Chris Nolan, "Blogging Was Just the Beginning:
Women's Voices are Louder Online" (Page 2 of 5)
Why was Judy Dean's economic common sense so easily
dismissed?
It's pretty obvious if you're a woman looking at how women's roles in
politics are discussed and who leads that discussion. On my television,
Speaker Pelosi's victory celebration in November was narrated by former
sports anchor Keith Olbermann and Chris Matthews, a former White House
speechwriter and aide to House Speaker Tip O'Neil. On Sundays, I can
glimpse Cokie
Roberts—daughter of two much-loved Washington figures—between
former presidential counselors George Will and George Stephanopoulos. Or
I can watch Tim Russert with occasional guest, Andrea Mitchell—wife of
former Federal Reserve Chairman Alan Greenspan—grill various
politicos.
Now, the point here isn't to belittle the women who have managed to
become part of the media establishment. It is, instead, to underscore
the closed nature of that establishment. It's a narrowing that started
when editors at the big papers started hiring young men like
themselves—well-off, Ivy-educated—to cover politics and public
affairs.
The situation has only worsened as the number of news
outlets—particularly newspapers—have contracted. Competition for reporting
jobs became more intense, and fewer jobs meant fewer opportunities for
anyone wanting to cover politics, diplomacy, or public policy.

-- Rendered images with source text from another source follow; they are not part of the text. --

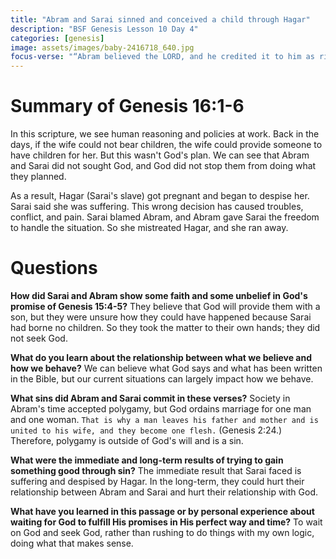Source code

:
 ```yaml
---
title: "Abram and Sarai sinned and conceived a child through Hagar"
description: "BSF Genesis Lesson 10 Day 4"
categories: [genesis]
image: assets/images/baby-2416718_640.jpg
focus-verse: "“Abram believed the LORD, and he credited it to him as righteousness.” – Genesis 15:6"
---
```


# Summary of Genesis 16:1-6 

In this scripture, we see human reasoning and policies at work. Back in the days, if the wife could not bear children, the wife could provide someone to have children for her. But this wasn't God's plan. We can see that Abram and Sarai did not sought God, and God did not stop them from doing what they planned.

As a result, Hagar (Sarai's slave) got pregnant and began to despise her. Sarai said she was suffering. This wrong decision has caused troubles, conflict, and pain. Sarai blamed Abram, and Abram gave Sarai the freedom to handle the situation. So she mistreated Hagar, and she ran away.

# Questions

**How did Sarai and Abram show some faith and some unbelief in God's promise of Genesis 15:4-5?** They believe that God will provide them with a son, but they were unsure how they could have happened because Sarai had borne no children. So they took the matter to their own hands; they did not seek God.

**What do you learn about the relationship between what we believe and how we behave?** We can believe what God says and what has been written in the Bible, but our current situations can largely impact how we behave. 

**What sins did Abram and Sarai commit in these verses?** Society in Abram's time accepted polygamy, but God ordains marriage for one man and one woman. `That is why a man leaves his father and mother and is united to his wife, and they become one flesh.` (Genesis 2:24.) Therefore, polygamy is outside of God's will and is a sin. 

**What were the immediate and long-term results of trying to gain something good through sin?** The immediate result that Sarai faced is suffering and despised by Hagar. In the long-term, they could hurt their relationship between Abram and Sarai and hurt their relationship with God.

**What have you learned in this passage or by personal experience about waiting for God to fulfill His promises in His perfect way and time?** To wait on God and seek God, rather than rushing to do things with my own logic, doing what that makes sense.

Regardless of gender, those who got seats at the table are and were less
likely to welcome any competition. Editors hired reporters and writers
who they felt had the right qualifications and, as with almost every
other industry, those qualifications—real or imagined—reflected
editors' own experience. Like hired like.
The obvious—and easy—response to the lack of women writers at
traditional outlets has been to count bylines and mount publicity
campaigns. Political activist
Susan Estrich started this idea when
she took a look at the Los Angeles Times roster and found that it lacking women's
voices.
Byline counting is a little
bit of quota mischief that's created some pressure on editors to mend
their ways. But counting looks back to an industry that's in the throes
of tremendous change, not ahead to capitalizing on the changes that are
coming in the media business. Like many efforts at reform, byline
counting assumes that the large media outlets will remain dominant in
American culture and commentary, using the forms and formats they
already employ today. That's simply not the case.
Perhaps more importantly, the focus on what has happened shifts
attention away from what could—and should—be done to expand and deepen
the reporting, writing, and commentary that women can and should do.
I think, in no small part because I'm doing it, that there's enormous
opportunity for anyone willing to turn away from established media
outlets to live and work on the Web. No, it's not paper. Yes, there's a
chance your friends won't read it and might not have heard of it. And
no, it's not—for now—as influential as the established outlets. But
those older, stately doors are closed—for financial and other
reasons—right now to almost everyone who wants to apply. The
frustration that's created—on both sides—is why I think the writing,
newsgathering, and commentary careers of the future are being shaped,
developed, and launched online right now.
We all know readers want something different—poll after poll shows
reader dissatisfaction. We also know that putting women in charge of the
decisions about how society, culture, and politics are covered changes
the tenor and tone of the conversation. The best example I can think of
is the once-stultifying Washington Week,
now moderated by Gwen Ifill. The program now has more women and minority
journalists appearing more regularly than any of the weekly political
chat shows I've named above. That's not a coincidence.
This picture is complicated, however, by the speed at which things
are changing in the new medium being fostered on the Internet. Although
the phenomenon of online commentary was popular in 2004 and 2006, with
this election cycle, there's an increasing distrust of the blogging
community among general-interest readers. They are finding the stark
partisanship, name-calling, bad writing, and lousy reporting often
accepted on blog sites well below their standards. This isn't a
surprise. The first people to grasp and deploy any new technology are
often those who have the most to gain—the disenfranchised, the
outraged, the rabble-rousers. And that certainly describes the first wave
of bloggers. But those sorts of efforts are almost always not
sustainable. An audience may be outraged temporarily and moved to action
but—as any organizer knows—that sense of high-octane purpose is hard,
if not impossible, to maintain for more than a short period of time.